Cognition is advancing CT1812 in the Phase 2 ‘SHIMMER’ clinical trial for the treatment of dementia with Lewy bodies with data readout in the fourth quarter of 2024


PURCHASE, N.Y., Oct. 01, 2024 (GLOBE NEWSWIRE) -- Cognition Therapeutics, Inc., (the “Company” or “Cognition”) (NASDAQ: CGTX), a clinical stage company developing drugs that treat neurodegenerative disorders, supports Lewy Body Dementia Awareness Month and the critical need for more attention, research, and treatments for people with dementia with Lewy bodies (DLB). DLB is the second most common form of progressive dementia, affecting approximately 1.4 million people in the U.S., with no approved treatments available.

DLB is caused by the buildup of a protein called alpha-synuclein, which forms deposits called Lewy bodies inside neurons. Over time, these deposits interfere with normal cellular functions, causing a progressive decline in cognitive and motor skills. Symptoms of DLB vary among patients and fluctuate in intensity, making it challenging to diagnose and manage. These symptoms include impaired cognition and mental organization, visual hallucinations, REM sleep behavior disorder, and movement issues similar to Parkinson’s disease.

"Lewy Body Dementia Awareness Month is an important opportunity to raise awareness of this underdiagnosed but prevalent condition that can be devastating for patients and their loved ones," said Lisa Ricciardi, CEO of Cognition Therapeutics. "At Cognition, we are committed to developing new treatments for neurodegenerative diseases like DLB, and believe our lead candidate, CT1812, has the potential to address the complex pathology driving this disease."
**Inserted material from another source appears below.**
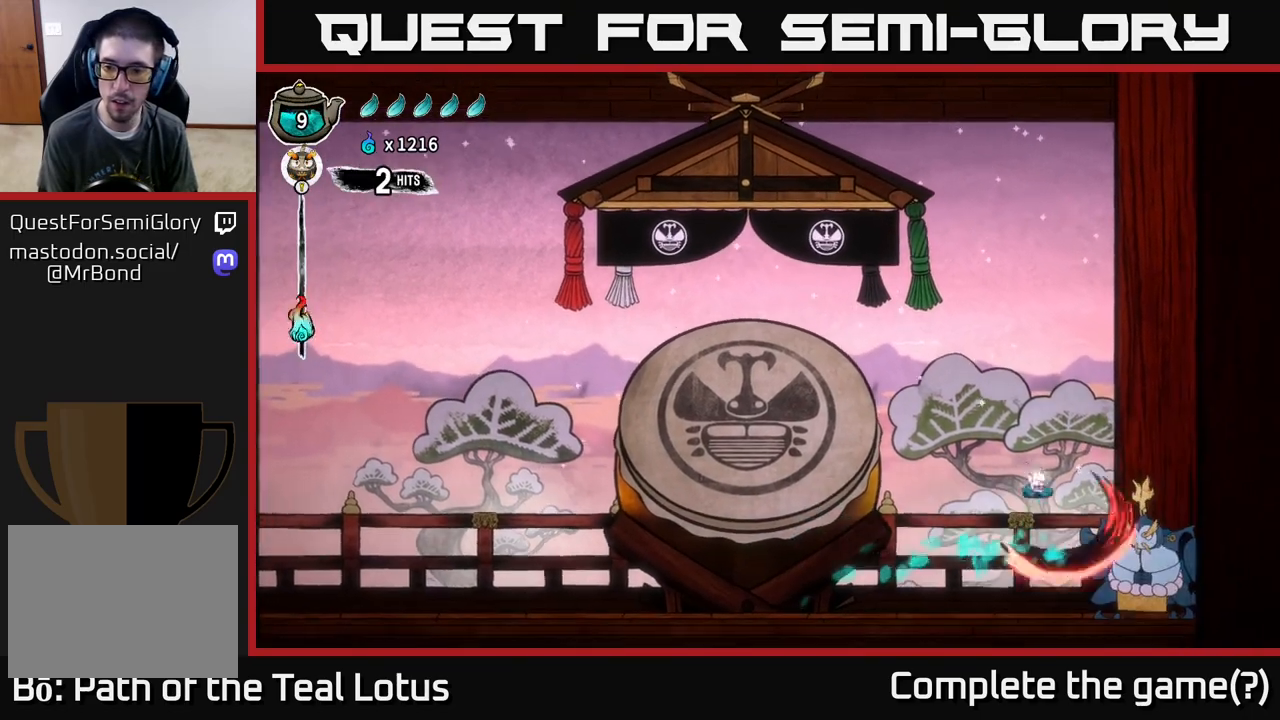
{"buttons": ["X"], "left_stick": "center", "right_stick": "center", "events": [[33, "X", "up"], [300, "left_stick", "right"], [417, "X", "down"], [467, "left_stick", "center"]]}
Cognition Therapeutics partnered with experts at the Lewy Body Dementia Association (LBDA) and the University of Miami Miller School of Medicine to design the Phase 2 SHIMMER trial, which has enrolled 130 patients with mild-to-moderate DLB at centers of excellence across the United States. Topline results, which are anticipated later this year, are expected to provide insights into this patient population and the potential therapeutic impact of CT1812 on the constellation of symptoms that affect DLB patients.

“The DLB community will be convening at the first Externally Led Patient-Focused Drug Development (EL-PFDD) Meeting* on October 15, 2024. During the meeting, patients and their care partners will relay their experiences directly to the FDA,” said Anthony Caggiano, M.D., Ph.D., Cognition’s CMO and head of R&D. “We look forward to hearing more about the most challenging aspects of DLB from these patient testimonials and applying those learnings to our development plan for CT1812.”
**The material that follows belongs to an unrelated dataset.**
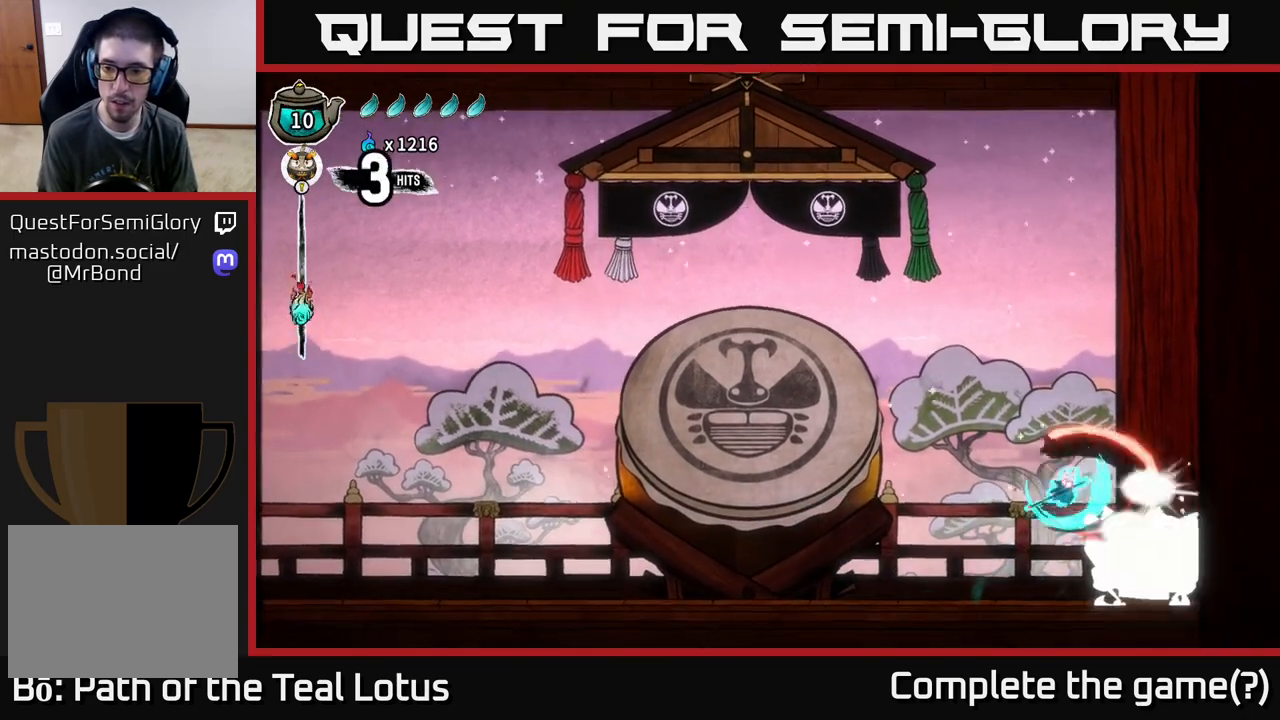
{"buttons": [], "left_stick": "center", "right_stick": "center", "events": [[33, "X", "up"], [400, "X", "down"], [500, "X", "up"]]}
For registration and more information on the EL-PFDD meeting on DLB, which is hosted by the LBDA in collaboration with the Alzheimer’s Association, visit https://www.lbda.org/el-pfdd.

About CT1812
CT1812 is an experimental orally delivered small molecule oligomer antagonist that penetrates the blood-brain barrier and binds selectively to the sigma-2 receptor complex. Preclinical and clinical data demonstrate that this binding results in the displacement of toxic oligomers. The sigma-2 receptor complex is involved in the regulation of key cellular processes such as membrane trafficking and autophagy that are damaged by oligomers and other stressors. This damage to sensitive synapses can progress to a loss of synaptic function, which drives the progression of neurodegenerative diseases like Alzheimer’s disease and DLB.

About the SHIMMER Study
The SHIMMER study is a Phase 2 signal-finding clinical trial that enrolled 130 adults with mild-to-moderate DLB. Participants are evenly randomized to receive either placebo or one of two oral once-daily doses of CT1812 (100 mg or 300 mg) for six months. The SHIMMER study is supported by a grant award from the National Institute on Aging of the National Institutes of Health (NIH) totaling approximately $30 million and is being conducted in collaboration with James E. Galvin, MD, MPH, director of the Comprehensive Center for Brain Health at the University of Miami Miller School of Medicine and the Lewy Body Dementia Association (LBDA). The SHIMMER study is being conducted at over 30 sites in the United States, many of which are LBDA centers of excellence.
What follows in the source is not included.